Le retour de l’inflation complique les choix monétaires de l’Inde
Gouverner c’est choisir. Après avoir opéré une baisse surprise de 75 pb du ratio des réserves obligatoires (RRO) vendredi dernier à 4,75%, équivalente à une injection de 7,3 milliards d’euros, la banque centrale indienne (RBI) a décidé hier de laisser ses taux directeurs inchangés à 8,5%. Si les banquiers centraux estiment que le prochain mouvement devrait être une baisse du RRO, ils restent néanmoins attentistes face à une augmentation des tensions inflationnistes provoquée par l’envolée des cours du pétrole et des matières premières, du déficit budgétaire qui se creuse et de la récente dépréciation de la roupie depuis fin février.
La hausse des prix de gros s’est accélérée au mois de février à un rythme annuel de 6,95%, après avoir touché un point bas en janvier de 6,55%. Néanmoins, l’inflation manufacturière, indicateur avancé de l’inflation sous-jacente, est tombée à 5,75%, après 6,49% en janvier, indiquant que des marges de manœuvre existent pour la RBI.
Une enquête du ministère des finances publiée hier montre que le PIB devrait rebondir à 7,9% sur l’année fiscale 2012 et de 8,6% en 2013, après un ralentissement à 6,1% au dernier trimestre 2011 et moins de 7% anticipés sur l’année. La production industrielle a enregistré un bond de 6,8% sur un an en janvier, contre 2% anticipé par le consensus et après 1,8% en décembre.

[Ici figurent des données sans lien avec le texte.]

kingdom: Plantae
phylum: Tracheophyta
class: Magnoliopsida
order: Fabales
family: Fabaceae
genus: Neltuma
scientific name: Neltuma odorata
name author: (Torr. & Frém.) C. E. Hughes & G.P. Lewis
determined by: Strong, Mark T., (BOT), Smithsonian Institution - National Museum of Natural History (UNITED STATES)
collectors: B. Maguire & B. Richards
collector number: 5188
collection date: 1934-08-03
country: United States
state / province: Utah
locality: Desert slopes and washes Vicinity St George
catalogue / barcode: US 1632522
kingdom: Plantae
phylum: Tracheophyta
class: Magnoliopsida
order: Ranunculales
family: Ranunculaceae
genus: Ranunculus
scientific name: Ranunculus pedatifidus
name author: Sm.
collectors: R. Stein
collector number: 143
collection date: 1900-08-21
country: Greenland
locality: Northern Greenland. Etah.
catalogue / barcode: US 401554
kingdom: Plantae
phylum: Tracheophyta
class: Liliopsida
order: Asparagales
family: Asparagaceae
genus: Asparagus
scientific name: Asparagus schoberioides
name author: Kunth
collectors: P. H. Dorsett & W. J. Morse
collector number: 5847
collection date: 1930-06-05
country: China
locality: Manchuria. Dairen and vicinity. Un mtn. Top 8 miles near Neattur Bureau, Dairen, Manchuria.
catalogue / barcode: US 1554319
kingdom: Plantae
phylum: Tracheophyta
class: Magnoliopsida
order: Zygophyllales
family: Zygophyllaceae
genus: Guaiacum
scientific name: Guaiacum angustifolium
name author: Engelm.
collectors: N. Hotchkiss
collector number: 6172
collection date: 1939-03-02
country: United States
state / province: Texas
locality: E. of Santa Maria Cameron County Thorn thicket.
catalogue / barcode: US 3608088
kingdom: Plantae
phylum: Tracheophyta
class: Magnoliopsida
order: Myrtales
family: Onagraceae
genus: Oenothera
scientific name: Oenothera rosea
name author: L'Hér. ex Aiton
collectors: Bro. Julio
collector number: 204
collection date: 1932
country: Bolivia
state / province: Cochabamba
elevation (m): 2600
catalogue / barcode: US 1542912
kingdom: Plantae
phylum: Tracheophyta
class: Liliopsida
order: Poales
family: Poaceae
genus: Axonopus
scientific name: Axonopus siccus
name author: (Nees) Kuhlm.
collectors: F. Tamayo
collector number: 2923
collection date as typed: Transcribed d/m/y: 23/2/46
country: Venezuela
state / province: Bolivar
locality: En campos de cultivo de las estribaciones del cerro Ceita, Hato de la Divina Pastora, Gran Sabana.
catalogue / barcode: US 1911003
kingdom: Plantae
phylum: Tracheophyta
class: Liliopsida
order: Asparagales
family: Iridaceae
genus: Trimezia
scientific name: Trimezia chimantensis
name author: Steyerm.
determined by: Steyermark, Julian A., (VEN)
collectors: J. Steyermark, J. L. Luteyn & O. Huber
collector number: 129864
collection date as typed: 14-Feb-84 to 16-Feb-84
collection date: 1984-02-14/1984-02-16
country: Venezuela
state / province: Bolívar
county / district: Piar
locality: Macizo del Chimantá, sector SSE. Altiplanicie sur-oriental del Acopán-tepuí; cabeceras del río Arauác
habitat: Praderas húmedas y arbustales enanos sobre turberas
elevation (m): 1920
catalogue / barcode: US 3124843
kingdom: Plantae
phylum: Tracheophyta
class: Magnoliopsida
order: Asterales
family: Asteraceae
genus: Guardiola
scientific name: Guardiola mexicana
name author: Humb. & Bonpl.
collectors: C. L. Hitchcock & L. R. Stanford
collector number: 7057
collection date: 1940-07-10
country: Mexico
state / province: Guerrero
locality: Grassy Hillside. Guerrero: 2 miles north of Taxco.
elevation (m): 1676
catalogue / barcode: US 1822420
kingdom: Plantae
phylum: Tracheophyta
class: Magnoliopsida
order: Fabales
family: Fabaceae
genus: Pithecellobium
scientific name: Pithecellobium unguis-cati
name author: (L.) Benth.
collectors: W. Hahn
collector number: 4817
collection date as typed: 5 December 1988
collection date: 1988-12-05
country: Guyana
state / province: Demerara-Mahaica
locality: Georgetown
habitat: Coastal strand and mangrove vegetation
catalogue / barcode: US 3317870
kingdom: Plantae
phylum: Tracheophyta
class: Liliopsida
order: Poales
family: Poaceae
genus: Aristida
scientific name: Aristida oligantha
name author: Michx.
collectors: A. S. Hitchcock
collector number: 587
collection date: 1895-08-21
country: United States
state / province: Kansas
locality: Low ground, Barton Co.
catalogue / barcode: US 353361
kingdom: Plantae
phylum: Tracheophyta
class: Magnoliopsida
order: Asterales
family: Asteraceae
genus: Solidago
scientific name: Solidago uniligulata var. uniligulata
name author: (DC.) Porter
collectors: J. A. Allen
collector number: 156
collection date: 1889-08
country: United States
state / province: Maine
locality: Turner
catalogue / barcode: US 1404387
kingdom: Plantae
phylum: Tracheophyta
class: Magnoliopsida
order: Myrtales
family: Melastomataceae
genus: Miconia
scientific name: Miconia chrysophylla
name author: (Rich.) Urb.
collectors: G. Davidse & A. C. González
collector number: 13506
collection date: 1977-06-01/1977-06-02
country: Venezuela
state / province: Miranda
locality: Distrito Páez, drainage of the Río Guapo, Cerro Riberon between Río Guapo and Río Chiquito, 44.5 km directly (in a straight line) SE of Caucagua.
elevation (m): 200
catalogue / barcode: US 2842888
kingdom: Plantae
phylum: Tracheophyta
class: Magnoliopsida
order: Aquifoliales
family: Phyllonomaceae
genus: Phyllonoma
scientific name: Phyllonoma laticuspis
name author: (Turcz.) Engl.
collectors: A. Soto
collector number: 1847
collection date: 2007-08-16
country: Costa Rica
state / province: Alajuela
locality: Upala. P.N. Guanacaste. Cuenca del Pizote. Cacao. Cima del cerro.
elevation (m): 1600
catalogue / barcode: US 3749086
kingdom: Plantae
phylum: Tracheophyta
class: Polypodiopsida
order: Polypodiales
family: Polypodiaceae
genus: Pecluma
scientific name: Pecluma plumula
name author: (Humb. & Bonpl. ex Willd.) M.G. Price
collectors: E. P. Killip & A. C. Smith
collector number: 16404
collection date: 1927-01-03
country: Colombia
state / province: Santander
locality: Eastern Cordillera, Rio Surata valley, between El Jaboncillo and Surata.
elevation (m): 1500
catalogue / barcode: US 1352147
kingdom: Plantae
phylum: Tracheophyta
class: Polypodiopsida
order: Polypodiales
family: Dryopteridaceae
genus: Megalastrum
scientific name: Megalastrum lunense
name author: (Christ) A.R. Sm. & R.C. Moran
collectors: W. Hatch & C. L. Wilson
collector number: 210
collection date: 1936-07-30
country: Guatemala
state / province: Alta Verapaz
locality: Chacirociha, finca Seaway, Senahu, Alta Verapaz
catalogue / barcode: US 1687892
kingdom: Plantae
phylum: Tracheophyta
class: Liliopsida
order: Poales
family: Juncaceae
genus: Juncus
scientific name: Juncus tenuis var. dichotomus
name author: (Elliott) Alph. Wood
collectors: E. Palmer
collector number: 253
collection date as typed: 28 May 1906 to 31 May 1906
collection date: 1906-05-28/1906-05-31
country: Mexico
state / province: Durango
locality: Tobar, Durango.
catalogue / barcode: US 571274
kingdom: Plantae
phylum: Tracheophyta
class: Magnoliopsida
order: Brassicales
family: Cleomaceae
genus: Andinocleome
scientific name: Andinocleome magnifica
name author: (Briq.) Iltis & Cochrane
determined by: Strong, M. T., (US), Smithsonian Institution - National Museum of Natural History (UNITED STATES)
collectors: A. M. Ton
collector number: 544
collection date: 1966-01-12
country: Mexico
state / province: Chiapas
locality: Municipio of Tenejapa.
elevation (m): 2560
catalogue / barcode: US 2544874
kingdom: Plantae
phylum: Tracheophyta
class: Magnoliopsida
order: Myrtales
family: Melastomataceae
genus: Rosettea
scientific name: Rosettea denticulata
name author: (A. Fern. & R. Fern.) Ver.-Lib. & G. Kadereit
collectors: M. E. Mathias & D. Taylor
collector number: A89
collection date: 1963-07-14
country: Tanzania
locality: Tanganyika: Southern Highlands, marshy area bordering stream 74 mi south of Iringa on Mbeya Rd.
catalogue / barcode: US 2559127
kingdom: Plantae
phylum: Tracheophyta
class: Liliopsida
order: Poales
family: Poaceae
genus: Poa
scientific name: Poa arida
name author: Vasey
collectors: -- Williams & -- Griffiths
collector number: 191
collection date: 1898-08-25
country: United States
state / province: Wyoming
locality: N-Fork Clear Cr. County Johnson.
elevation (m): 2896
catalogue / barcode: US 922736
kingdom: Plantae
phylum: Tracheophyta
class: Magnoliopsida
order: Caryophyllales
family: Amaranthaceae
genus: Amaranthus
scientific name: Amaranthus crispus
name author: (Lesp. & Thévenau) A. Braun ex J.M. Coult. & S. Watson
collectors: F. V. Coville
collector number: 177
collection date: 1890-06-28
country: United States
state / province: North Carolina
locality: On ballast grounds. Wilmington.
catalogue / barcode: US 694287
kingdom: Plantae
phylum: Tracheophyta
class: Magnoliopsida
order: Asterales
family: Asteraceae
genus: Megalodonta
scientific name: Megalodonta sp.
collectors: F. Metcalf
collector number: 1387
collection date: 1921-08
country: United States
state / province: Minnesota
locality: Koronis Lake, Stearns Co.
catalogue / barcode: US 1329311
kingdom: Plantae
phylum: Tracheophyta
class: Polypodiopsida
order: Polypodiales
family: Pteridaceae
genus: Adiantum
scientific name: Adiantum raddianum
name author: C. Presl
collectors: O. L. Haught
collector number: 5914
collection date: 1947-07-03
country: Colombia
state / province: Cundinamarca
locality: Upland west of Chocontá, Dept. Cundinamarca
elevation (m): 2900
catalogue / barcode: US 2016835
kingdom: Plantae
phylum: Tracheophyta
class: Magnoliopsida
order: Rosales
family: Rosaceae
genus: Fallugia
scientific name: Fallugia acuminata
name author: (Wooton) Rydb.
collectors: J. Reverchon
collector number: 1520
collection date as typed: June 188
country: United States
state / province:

La RBI a une nouvelle fois tenu à conditionner la baisse des taux à des efforts budgétaires du gouvernement. Or, les économistes anticipent que l’objectif de réduction du déficit de 5,1% à 4,6% sur l’année fiscale qui s’achève fin mars est inatteignable, et prévoient un niveau proche des 6%. La présentation du budget 2013 aujourd’hui sera un test dans un contexte politique tendu.
Le rendement à 10 ans progressait hier de 4 pb à 8,34% et le taux monétaire à un an de 7 pb, à 8,12%. Et la roupie continuait son affaiblissement à 50,18 contre dollar, mais reste en hausse par rapport au plus bas de 53,71 atteint le 14 décembre. Pour contrebalancer les 13 milliards d’entrées de capitaux depuis le début de l’année qui ont alimenté la hausse de la devise jusqu'à fin février, la RBI a vendu pour 7,3 milliards de dollars sur le marché des changes en janvier, après 7,8 milliards en décembre.